Richtlijn herstel en beheer (water)bodemkwaliteit

Isolatie, geohydrologisch, uitgangspunten voor het ontwerp, werkingsprincipe infiltratie

Infiltratie
Ook infiltratie kan bij een geohydrologische isolatie worden gebruikt om de grondwaterstromingen te beïnvloeden. Voor infiltratie kunnen in principe dezelfde technische middelen toegepast worden als bij onttrekking. Alleen in de uitvoering zullen speciale voorzieningen getroffen moeten worden, omdat andere typen problemen op kunnen treden.

In het algemeen is infiltratie niet acceptabel als het te infiltreren water qua kwaliteit of eigenschappen te sterk verschilt van het in de ondergrond aanwezige grondwater. Hierdoor kunnen onder andere chemische reacties met neerslagvorming optreden. Ook ontgassing kan aanleiding geven tot onoverkomelijke problemen. In geval van anaëroob grondwater met hoge Fe- en Mn-gehaltes kunnen onoverkomelijke verstoppingsproblemen ontstaan doordat met de infiltratie zuurstof wordt ingebracht, waardoor het anaërobe karakter niet gehandhaafd kan worden en precipitatie van Fe- en Mn-oxyden rond het infiltratiepunt optreedt. Als water in de bodem wordt geïnfiltreerd in een andere laag dan waaruit het onttrokken wordt, is een vergunning in het kader van het Lozingenbesluit noodzakelijk.

[Geëxtraheerde records]
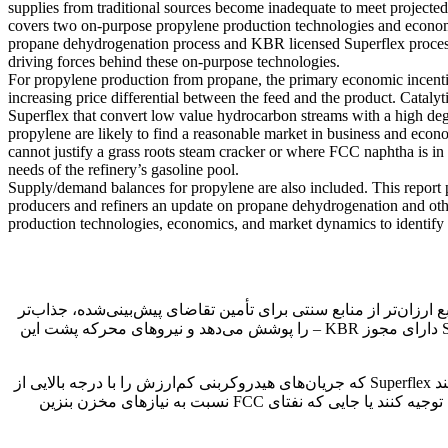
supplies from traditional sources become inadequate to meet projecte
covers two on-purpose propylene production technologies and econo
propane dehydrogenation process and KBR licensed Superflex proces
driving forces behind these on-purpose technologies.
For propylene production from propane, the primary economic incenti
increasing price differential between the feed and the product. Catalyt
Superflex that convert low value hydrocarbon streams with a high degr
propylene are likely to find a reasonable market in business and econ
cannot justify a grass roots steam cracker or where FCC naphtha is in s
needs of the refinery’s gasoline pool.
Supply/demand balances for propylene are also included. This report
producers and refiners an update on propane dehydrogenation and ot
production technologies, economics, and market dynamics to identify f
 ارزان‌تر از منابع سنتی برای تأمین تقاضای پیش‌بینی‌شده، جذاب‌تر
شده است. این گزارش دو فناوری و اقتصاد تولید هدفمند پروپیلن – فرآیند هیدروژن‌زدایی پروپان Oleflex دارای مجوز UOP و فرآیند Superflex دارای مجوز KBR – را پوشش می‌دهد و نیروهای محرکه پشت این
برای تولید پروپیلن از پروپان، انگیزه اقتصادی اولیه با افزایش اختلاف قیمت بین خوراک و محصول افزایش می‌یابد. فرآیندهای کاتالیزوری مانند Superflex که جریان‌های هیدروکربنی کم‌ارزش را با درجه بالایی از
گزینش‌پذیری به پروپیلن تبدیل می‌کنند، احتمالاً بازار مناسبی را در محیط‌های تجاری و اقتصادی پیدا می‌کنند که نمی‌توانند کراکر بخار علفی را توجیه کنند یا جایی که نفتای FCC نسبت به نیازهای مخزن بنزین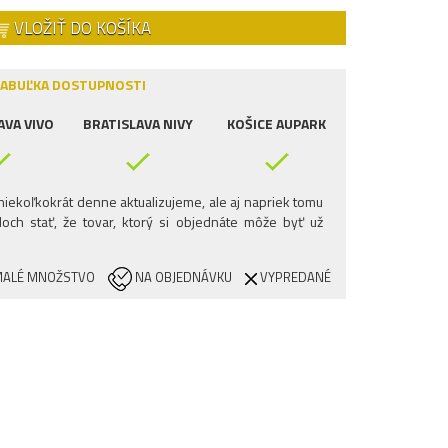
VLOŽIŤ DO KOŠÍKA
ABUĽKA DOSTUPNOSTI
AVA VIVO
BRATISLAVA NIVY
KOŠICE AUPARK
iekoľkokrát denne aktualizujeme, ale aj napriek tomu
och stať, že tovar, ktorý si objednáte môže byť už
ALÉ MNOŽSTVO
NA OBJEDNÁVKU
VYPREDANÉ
...
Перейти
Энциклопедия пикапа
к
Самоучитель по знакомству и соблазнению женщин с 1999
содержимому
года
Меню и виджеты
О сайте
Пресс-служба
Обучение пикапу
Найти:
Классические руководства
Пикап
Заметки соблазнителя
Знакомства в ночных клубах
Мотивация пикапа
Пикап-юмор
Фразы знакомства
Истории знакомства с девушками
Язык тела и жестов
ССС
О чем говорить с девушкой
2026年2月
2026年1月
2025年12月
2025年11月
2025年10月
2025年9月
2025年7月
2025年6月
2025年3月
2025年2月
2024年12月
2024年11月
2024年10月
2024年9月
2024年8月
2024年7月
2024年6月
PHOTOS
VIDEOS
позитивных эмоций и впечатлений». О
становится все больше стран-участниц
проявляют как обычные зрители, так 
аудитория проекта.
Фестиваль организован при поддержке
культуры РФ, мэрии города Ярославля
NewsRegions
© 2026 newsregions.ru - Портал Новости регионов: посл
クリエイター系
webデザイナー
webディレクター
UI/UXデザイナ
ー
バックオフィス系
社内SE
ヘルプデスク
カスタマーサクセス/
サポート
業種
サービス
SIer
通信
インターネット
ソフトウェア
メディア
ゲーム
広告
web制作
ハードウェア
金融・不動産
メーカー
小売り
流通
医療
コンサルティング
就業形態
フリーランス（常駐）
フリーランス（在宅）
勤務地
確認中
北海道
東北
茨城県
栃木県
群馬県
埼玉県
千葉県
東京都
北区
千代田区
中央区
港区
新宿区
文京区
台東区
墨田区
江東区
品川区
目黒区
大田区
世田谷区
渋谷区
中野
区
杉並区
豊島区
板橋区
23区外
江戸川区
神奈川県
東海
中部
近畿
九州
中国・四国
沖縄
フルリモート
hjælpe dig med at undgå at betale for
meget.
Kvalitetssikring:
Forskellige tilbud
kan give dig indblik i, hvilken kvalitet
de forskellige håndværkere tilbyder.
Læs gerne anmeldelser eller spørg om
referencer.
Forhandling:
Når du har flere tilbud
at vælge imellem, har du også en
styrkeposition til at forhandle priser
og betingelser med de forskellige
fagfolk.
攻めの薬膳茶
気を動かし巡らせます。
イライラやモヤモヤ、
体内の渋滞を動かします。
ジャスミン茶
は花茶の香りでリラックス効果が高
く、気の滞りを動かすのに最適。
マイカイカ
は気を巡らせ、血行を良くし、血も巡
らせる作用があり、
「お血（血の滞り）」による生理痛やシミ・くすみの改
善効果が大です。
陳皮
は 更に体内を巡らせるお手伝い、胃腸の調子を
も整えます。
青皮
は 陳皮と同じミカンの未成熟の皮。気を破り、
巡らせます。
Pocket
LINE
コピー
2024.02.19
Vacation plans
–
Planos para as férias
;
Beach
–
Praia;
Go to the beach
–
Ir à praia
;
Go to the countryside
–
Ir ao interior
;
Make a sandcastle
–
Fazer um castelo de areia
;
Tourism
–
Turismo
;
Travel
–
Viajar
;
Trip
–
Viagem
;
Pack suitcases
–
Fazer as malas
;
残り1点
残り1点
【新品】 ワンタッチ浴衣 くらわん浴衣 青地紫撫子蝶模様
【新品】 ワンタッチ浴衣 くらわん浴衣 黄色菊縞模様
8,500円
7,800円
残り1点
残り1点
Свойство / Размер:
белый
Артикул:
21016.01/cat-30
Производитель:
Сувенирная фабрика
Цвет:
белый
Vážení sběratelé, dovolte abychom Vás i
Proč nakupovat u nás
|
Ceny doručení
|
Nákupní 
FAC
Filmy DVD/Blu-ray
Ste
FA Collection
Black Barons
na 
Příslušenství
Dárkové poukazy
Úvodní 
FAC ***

▶ **OPDRACHTEN**
- 1) Geef uit de tekst over infiltratie woordelijk weer wat begint bij de woorden "Richtlijn herstel en" en eindigt na "op kunnen treden.".
- 2) Beantwoord aan de hand van de tekst over infiltratie de volgende vragen.
(a) Welke technische middelen kunnen voor infiltratie in principe worden toegepast?
(b) Wat treedt rond het infiltratiepunt op bij anaëroob grondwater met hoge Fe- en Mn-gehaltes?
(c) Wanneer is een vergunning in het kader van het Lozingenbesluit noodzakelijk?
De records hoeft u hierbij niet te gebruiken.

▶ **ANTWOORDEN**
- 1)
Richtlijn herstel en beheer (water)bodemkwaliteit

Isolatie, geohydrologisch, uitgangspunten voor het ontwerp, werkingsprincipe infiltratie

Infiltratie
Ook infiltratie kan bij een geohydrologische isolatie worden gebruikt om de grondwaterstromingen te beïnvloeden. Voor infiltratie kunnen in principe dezelfde technische middelen toegepast worden als bij onttrekking. Alleen in de uitvoering zullen speciale voorzieningen getroffen moeten worden, omdat andere typen problemen op kunnen treden.

- 2)
(a) Dezelfde technische middelen als bij onttrekking.
(b) Precipitatie van Fe- en Mn-oxyden.
(c) Als water in de bodem wordt geïnfiltreerd in een andere laag dan waaruit het onttrokken wordt.